====== RECORD EXTRACTS

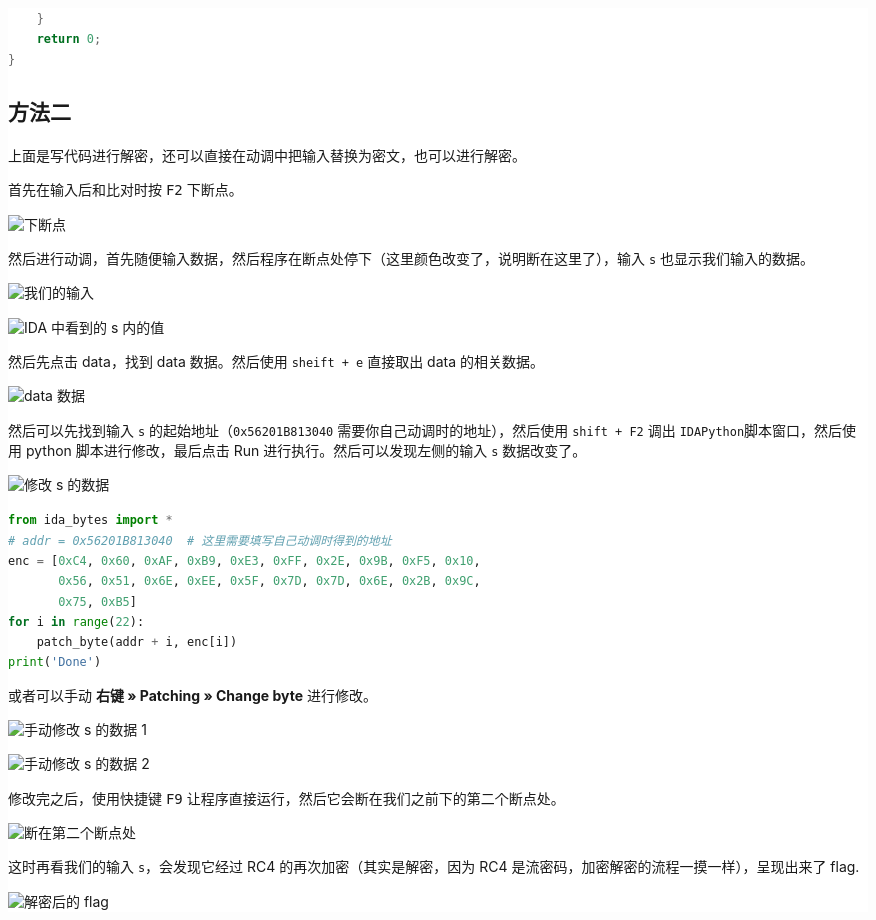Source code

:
 ```C
    }
    return 0;
}
```

## 方法二

上面是写代码进行解密，还可以直接在动调中把输入替换为密文，也可以进行解密。

首先在输入后和比对时按 <kbd>F2</kbd> 下断点。

![下断点](/assets/images/wp/2024/week2/upx_12.png)

然后进行动调，首先随便输入数据，然后程序在断点处停下（这里颜色改变了，说明断在这里了），输入 `s` 也显示我们输入的数据。

![我们的输入](/assets/images/wp/2024/week2/upx_13.png)

![IDA 中看到的 s 内的值](/assets/images/wp/2024/week2/upx_14.png)

然后先点击 data，找到 data 数据。然后使用 `sheift + e` 直接取出 data 的相关数据。

![data 数据](/assets/images/wp/2024/week2/upx_15.png)

然后可以先找到输入 `s` 的起始地址（`0x56201B813040` 需要你自己动调时的地址），然后使用 `shift + F2` 调出 `IDAPython`脚本窗口，然后使用 python 脚本进行修改，最后点击 Run 进行执行。然后可以发现左侧的输入 `s` 数据改变了。

![修改 s 的数据](/assets/images/wp/2024/week2/upx_16.png)

```python
from ida_bytes import *
# addr = 0x56201B813040  # 这里需要填写自己动调时得到的地址
enc = [0xC4, 0x60, 0xAF, 0xB9, 0xE3, 0xFF, 0x2E, 0x9B, 0xF5, 0x10,
       0x56, 0x51, 0x6E, 0xEE, 0x5F, 0x7D, 0x7D, 0x6E, 0x2B, 0x9C,
       0x75, 0xB5]
for i in range(22):
    patch_byte(addr + i, enc[i])
print('Done')
```

或者可以手动 **右键 » Patching » Change byte** 进行修改。

![手动修改 s 的数据 1](/assets/images/wp/2024/week2/upx_17.png)

![手动修改 s 的数据 2](/assets/images/wp/2024/week2/upx_18.png)

修改完之后，使用快捷键 <kbd>F9</kbd> 让程序直接运行，然后它会断在我们之前下的第二个断点处。

![断在第二个断点处](/assets/images/wp/2024/week2/upx_19.png)

这时再看我们的输入 `s`，会发现它经过 RC4 的再次加密（其实是解密，因为 RC4 是流密码，加密解密的流程一摸一样），呈现出来了 flag.

![解密后的 flag](/assets/images/wp/2024/week2/upx_20.png)
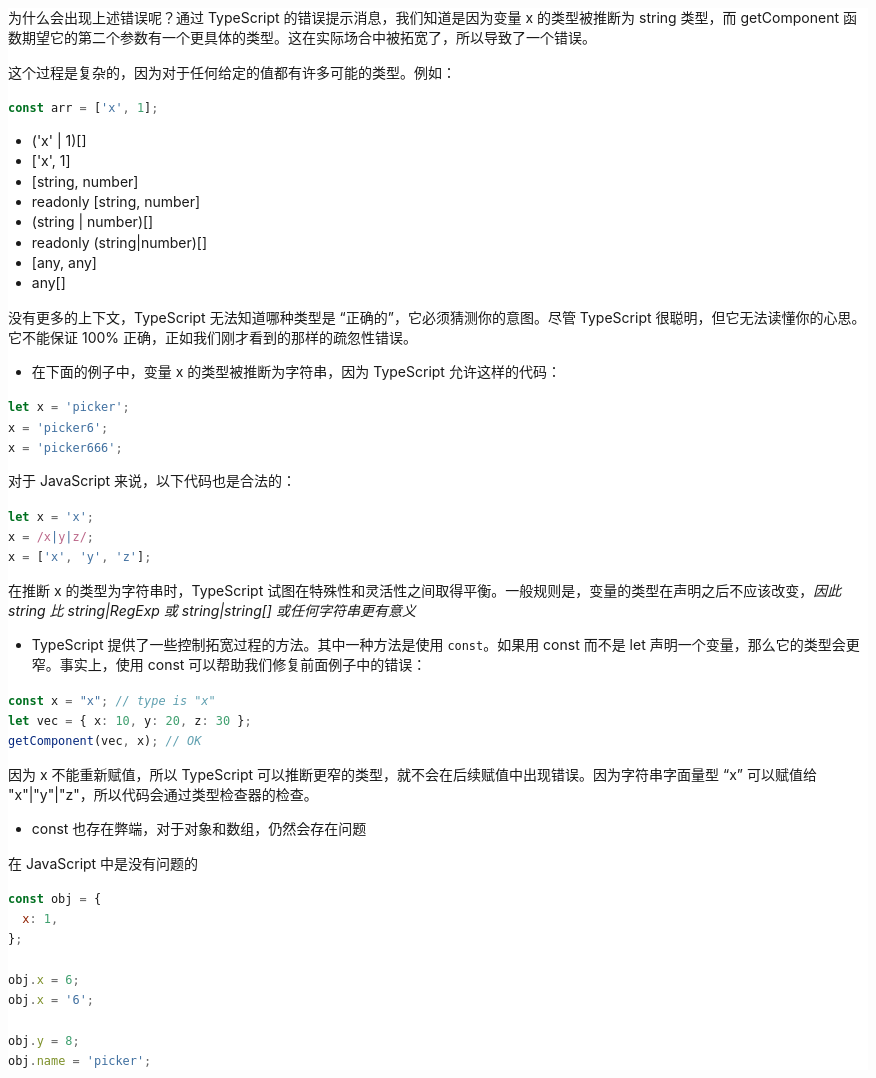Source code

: 为什么会出现上述错误呢？通过 TypeScript 的错误提示消息，我们知道是因为变量 x 的类型被推断为 string 类型，而 getComponent 函数期望它的第二个参数有一个更具体的类型。这在实际场合中被拓宽了，所以导致了一个错误。

这个过程是复杂的，因为对于任何给定的值都有许多可能的类型。例如：

```ts
const arr = ['x', 1];
```

* ('x' | 1)[]
* ['x', 1]
* [string, number]
* readonly [string, number]
* (string | number)[]
* readonly (string|number)[]
* [any, any]
* any[]

没有更多的上下文，TypeScript 无法知道哪种类型是 “正确的”，它必须猜测你的意图。尽管 TypeScript 很聪明，但它无法读懂你的心思。它不能保证 100% 正确，正如我们刚才看到的那样的疏忽性错误。

* 在下面的例子中，变量 x 的类型被推断为字符串，因为 TypeScript 允许这样的代码：

```ts
let x = 'picker';
x = 'picker6';
x = 'picker666';
```

对于 JavaScript 来说，以下代码也是合法的：

```js
let x = 'x';
x = /x|y|z/;
x = ['x', 'y', 'z'];
```

在推断 x 的类型为字符串时，TypeScript 试图在特殊性和灵活性之间取得平衡。一般规则是，变量的类型在声明之后不应该改变，*因此 string 比 string|RegExp 或 string|string[] 或任何字符串更有意义*

* TypeScript 提供了一些控制拓宽过程的方法。其中一种方法是使用 `const`。如果用 const 而不是 let 声明一个变量，那么它的类型会更窄。事实上，使用 const 可以帮助我们修复前面例子中的错误：

```ts
const x = "x"; // type is "x" 
let vec = { x: 10, y: 20, z: 30 };
getComponent(vec, x); // OK
```

因为 x 不能重新赋值，所以 TypeScript 可以推断更窄的类型，就不会在后续赋值中出现错误。因为字符串字面量型 “x” 可以赋值给  "x"|"y"|"z"，所以代码会通过类型检查器的检查。

* const 也存在弊端，对于对象和数组，仍然会存在问题

在 JavaScript 中是没有问题的

```js
const obj = { 
  x: 1,
}; 

obj.x = 6; 
obj.x = '6';

obj.y = 8;
obj.name = 'picker';
```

============

TASK BRIEF
Find and copy each line above holding "const".

ANSWER SPACE
const arr = ['x', 1];
* TypeScript 提供了一些控制拓宽过程的方法。其中一种方法是使用 `const`。如果用 const 而不是 let 声明一个变量，那么它的类型会更窄。事实上，使用 const 可以帮助我们修复前面例子中的错误：
const x = "x"; // type is "x" 
* const 也存在弊端，对于对象和数组，仍然会存在问题
const obj = { 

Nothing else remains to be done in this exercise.